Hal itu disampaikan Sekretaris Daerah (Sekda) H Zulkipli Yadi Noor pada konferensi pers di Kantor Sekda Batola, Rabu (20/5/2026).
Maraknya isu miring yang beredar di tengah masyarakat dan media sosial muncul semenjak perkara dugaan tindak pidana korupsi di tubuh PDAM masih dalam proses Lidik oleh Kejaksaan negeri (Kejari) Barito Kuala.
Isu miring yang beredar membuat resah masyarakat.
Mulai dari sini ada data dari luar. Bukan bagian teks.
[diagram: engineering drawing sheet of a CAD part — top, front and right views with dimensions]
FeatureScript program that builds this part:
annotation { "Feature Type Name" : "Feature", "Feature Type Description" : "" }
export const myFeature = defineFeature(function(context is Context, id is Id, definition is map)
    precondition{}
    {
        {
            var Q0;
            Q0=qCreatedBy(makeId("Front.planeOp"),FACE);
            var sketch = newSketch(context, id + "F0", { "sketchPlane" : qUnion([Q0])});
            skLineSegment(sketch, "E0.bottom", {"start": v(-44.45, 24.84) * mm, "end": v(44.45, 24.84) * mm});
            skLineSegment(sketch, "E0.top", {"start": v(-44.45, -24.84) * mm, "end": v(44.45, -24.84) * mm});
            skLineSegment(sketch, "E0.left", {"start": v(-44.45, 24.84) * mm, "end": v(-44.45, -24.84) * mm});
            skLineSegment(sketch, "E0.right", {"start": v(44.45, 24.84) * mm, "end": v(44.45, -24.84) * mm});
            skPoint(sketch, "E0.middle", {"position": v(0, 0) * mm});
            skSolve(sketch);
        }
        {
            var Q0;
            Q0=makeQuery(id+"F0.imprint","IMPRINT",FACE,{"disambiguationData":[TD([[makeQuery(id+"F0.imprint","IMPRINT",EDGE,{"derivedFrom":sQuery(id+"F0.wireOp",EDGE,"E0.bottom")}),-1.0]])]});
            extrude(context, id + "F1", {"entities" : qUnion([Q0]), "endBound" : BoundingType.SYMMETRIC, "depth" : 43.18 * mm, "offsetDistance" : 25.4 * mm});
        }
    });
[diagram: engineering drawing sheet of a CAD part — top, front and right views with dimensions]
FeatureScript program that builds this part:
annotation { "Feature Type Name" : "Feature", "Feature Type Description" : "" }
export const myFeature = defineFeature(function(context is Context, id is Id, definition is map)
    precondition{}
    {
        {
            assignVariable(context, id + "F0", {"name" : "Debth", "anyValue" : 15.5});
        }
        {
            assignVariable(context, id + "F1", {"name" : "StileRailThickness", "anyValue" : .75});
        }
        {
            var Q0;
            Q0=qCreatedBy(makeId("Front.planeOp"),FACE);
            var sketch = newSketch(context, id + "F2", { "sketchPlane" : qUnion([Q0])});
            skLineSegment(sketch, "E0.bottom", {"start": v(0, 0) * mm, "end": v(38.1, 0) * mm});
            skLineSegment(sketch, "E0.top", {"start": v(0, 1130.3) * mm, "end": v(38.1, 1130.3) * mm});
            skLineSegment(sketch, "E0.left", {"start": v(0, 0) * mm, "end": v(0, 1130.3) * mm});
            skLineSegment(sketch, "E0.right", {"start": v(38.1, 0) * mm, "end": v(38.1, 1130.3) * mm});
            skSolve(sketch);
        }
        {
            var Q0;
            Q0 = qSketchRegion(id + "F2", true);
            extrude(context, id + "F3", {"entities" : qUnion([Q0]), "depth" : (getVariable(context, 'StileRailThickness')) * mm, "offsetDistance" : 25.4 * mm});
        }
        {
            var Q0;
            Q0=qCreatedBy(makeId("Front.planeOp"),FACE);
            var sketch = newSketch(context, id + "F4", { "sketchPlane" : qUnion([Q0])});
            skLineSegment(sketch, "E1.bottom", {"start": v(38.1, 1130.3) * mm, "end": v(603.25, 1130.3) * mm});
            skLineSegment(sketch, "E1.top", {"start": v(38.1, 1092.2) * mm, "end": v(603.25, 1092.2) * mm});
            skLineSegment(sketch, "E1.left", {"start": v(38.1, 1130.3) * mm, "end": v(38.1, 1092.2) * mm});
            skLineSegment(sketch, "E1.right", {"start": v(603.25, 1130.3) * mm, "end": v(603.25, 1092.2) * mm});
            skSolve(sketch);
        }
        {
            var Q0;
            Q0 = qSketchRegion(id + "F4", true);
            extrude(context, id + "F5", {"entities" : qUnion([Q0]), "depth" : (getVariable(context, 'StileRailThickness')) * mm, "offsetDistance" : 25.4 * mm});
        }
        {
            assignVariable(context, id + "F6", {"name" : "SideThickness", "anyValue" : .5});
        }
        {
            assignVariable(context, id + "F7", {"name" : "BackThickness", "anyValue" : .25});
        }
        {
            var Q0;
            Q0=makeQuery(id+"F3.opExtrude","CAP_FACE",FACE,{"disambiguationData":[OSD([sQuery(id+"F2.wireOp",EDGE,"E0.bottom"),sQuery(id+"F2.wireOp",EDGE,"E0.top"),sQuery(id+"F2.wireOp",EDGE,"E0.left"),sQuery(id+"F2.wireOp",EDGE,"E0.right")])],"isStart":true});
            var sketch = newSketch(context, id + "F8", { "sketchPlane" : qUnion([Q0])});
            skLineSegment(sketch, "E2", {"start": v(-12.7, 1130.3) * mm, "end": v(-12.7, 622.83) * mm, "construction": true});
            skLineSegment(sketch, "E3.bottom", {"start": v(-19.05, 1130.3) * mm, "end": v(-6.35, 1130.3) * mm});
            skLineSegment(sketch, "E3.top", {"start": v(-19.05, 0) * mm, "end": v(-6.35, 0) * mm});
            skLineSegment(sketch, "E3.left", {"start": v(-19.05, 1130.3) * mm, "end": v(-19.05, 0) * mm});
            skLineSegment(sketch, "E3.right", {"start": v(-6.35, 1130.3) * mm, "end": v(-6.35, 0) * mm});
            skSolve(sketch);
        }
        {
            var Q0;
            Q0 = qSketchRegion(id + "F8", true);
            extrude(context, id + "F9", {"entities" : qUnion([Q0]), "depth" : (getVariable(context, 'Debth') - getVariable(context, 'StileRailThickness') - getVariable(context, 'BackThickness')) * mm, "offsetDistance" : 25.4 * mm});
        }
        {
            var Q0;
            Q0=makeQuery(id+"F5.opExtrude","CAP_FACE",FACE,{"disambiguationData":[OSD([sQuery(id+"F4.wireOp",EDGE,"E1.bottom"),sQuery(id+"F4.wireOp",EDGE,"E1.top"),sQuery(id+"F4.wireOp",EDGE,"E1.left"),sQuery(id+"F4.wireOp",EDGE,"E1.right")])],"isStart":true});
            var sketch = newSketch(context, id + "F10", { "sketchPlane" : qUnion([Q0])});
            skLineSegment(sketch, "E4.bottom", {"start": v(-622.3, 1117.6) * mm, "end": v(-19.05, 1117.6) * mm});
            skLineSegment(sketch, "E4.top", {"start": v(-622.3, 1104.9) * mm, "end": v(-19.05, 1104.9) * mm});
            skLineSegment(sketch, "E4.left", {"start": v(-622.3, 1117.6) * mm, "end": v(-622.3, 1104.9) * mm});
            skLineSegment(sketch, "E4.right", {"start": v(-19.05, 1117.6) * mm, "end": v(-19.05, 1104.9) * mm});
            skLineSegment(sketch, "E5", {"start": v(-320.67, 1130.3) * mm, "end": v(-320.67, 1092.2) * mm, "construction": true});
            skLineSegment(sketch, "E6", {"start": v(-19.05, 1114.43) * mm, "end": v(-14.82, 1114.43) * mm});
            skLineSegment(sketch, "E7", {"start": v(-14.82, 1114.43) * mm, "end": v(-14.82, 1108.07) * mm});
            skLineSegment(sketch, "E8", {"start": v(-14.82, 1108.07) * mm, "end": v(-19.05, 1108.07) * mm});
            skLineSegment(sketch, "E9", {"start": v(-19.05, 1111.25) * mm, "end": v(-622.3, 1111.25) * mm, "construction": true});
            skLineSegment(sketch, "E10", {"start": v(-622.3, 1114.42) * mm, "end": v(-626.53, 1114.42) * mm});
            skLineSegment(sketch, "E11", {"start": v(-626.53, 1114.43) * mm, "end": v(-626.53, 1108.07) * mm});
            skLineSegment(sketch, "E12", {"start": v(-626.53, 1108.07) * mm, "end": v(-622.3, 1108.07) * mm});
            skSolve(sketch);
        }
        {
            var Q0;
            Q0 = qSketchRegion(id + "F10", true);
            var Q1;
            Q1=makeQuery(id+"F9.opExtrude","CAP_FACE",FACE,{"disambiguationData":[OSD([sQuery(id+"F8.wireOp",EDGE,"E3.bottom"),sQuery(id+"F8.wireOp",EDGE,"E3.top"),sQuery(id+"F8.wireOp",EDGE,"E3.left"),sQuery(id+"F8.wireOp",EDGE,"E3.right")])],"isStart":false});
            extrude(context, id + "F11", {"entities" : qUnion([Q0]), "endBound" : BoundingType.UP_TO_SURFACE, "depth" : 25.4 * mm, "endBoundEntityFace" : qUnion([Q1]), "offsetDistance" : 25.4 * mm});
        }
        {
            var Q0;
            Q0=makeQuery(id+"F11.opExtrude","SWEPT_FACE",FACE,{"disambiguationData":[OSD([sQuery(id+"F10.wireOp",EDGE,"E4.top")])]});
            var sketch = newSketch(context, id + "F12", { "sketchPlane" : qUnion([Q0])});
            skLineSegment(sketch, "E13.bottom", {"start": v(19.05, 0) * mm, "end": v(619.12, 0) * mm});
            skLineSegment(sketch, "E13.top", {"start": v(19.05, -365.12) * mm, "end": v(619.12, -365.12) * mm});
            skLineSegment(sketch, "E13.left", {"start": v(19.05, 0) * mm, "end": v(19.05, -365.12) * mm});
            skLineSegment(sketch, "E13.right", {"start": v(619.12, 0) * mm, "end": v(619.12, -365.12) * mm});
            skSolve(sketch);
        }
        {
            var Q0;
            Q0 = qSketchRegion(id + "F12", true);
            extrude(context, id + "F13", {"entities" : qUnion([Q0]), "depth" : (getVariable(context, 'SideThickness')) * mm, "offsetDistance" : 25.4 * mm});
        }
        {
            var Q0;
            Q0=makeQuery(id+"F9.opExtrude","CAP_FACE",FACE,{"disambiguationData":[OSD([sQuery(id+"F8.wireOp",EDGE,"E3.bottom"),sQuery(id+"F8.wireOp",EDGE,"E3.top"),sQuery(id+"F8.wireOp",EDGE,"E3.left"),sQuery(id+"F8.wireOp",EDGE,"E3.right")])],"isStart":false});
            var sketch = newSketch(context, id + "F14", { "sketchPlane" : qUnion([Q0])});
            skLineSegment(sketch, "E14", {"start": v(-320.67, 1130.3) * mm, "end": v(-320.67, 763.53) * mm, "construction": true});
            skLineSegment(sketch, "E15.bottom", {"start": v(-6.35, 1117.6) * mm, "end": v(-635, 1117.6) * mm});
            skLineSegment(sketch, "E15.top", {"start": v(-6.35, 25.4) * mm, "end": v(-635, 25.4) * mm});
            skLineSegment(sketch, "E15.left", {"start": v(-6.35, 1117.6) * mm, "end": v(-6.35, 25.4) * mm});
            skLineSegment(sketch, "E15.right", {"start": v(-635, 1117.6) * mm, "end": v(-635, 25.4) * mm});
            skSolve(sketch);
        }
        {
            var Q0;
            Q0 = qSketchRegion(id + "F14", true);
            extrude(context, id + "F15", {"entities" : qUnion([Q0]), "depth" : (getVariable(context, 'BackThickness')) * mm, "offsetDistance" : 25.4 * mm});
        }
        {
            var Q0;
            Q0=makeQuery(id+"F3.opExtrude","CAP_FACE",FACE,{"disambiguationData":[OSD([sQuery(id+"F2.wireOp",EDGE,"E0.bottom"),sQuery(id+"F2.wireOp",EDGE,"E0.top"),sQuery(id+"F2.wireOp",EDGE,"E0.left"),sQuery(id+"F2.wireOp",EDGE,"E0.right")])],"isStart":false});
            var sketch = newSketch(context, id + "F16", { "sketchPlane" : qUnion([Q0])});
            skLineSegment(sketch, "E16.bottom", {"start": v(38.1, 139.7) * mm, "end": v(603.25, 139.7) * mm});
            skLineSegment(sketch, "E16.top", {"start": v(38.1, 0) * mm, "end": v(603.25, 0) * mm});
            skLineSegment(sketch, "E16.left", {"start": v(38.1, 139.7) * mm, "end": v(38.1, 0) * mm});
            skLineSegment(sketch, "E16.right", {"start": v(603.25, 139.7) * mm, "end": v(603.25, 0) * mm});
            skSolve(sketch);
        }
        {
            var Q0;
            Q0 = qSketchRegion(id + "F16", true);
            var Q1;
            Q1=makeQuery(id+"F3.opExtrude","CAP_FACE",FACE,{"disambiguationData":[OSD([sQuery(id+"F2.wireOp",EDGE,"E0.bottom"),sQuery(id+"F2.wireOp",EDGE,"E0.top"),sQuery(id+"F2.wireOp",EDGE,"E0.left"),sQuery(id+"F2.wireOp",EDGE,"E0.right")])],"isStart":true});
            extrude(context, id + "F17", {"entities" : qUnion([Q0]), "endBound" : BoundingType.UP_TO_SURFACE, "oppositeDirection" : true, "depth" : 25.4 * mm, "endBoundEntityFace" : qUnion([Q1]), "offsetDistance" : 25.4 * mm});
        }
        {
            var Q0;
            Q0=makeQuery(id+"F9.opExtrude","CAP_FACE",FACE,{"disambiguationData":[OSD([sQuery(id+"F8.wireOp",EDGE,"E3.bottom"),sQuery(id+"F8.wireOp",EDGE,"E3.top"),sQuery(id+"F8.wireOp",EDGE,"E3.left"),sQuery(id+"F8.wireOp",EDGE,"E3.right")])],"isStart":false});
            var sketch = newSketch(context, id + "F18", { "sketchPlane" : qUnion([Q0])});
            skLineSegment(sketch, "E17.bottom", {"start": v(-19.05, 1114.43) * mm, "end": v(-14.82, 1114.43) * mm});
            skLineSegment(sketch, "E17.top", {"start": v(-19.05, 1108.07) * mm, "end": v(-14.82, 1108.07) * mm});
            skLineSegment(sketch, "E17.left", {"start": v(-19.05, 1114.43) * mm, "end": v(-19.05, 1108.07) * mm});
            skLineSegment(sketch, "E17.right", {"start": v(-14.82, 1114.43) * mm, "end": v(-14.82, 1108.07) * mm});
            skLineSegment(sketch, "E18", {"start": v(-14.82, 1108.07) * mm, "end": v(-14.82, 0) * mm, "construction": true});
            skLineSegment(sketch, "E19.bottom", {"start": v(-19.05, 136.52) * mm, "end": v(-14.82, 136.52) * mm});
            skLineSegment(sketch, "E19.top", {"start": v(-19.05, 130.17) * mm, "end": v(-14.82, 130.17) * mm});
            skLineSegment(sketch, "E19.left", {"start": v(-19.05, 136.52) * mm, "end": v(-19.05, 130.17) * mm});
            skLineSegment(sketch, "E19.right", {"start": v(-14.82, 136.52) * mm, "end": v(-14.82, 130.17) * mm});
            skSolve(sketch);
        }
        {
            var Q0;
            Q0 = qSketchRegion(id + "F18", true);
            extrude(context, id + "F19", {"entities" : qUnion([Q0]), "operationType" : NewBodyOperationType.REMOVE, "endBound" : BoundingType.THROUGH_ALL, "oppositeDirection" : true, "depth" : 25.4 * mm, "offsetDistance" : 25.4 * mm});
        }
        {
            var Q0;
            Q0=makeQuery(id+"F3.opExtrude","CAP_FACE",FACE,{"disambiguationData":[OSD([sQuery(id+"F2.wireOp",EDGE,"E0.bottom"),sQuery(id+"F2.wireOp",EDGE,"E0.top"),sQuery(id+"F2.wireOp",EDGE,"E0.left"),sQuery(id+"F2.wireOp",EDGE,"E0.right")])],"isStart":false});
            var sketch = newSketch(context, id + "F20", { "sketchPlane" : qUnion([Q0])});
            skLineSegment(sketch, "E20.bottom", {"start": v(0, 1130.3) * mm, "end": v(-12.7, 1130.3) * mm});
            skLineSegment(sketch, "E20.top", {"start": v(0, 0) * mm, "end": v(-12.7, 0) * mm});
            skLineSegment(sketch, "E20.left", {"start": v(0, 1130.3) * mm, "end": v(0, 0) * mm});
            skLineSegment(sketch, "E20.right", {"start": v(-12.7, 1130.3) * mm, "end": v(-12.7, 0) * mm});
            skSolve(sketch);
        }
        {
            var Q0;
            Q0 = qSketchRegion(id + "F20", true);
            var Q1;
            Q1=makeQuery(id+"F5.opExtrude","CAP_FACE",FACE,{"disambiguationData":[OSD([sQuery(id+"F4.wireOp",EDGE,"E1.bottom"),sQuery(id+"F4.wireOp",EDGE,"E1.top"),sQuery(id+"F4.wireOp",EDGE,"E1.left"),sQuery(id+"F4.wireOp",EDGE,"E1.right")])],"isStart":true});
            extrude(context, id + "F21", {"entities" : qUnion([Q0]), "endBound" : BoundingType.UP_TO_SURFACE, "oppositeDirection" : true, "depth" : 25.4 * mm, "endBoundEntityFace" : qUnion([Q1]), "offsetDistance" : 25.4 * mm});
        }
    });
Pasalnya, isu miring tersebut berdampak pada pemblokiran rekening utama oleh aparat penegak hukum (APH), kehabisan stok bahan kimia pengolahan air, hingga pemutusan aliran listrik lantaran tunggakan pembayaran listrik, serta tidak dibayarkannya gaji karyawan PDAM.
Pemkab Batola melalui Sekretaris Daerah (Sekda) H Zulkipli Yadi Noor mengimbau kepada masyarakat agar tidak mudah percaya terhadap informasi yang belum tentu benar atau tidaknya terkait kondisi PDAM Batola saat ini.
“Kami sudah berkoordinasi dengan pihak PDAM, dan sampai saat ini pihak mereka masih beroperasi menerima pembayaran rekening pelanggan juga pembayaran gaji karyawan,” terangnya.
Dalam kesempatan itu juga Zulkipli didampingi Dewan Pengawas (Dewas) PDAM Batola menepis isu yang mengatakan bahwa aliran listrik ke instalasi pengolahan air diputus akibat tunggakan.
“Informasi terakhir dari Pjs Direktur utama PDAM Ibu Hj Novia Aulia Sari, keadaan masih aman dan untuk pemasangan baru tetap bisa dilakukan untuk pelanggan,” ujar Zulkipli.
Begitu juga untuk ketersediaan bahan kimia yang dipastikan sudah diperhitungkan, sehingga pengolahan air tidak terganggu lagi seperti yang telah terjadi beberapa hari lalu.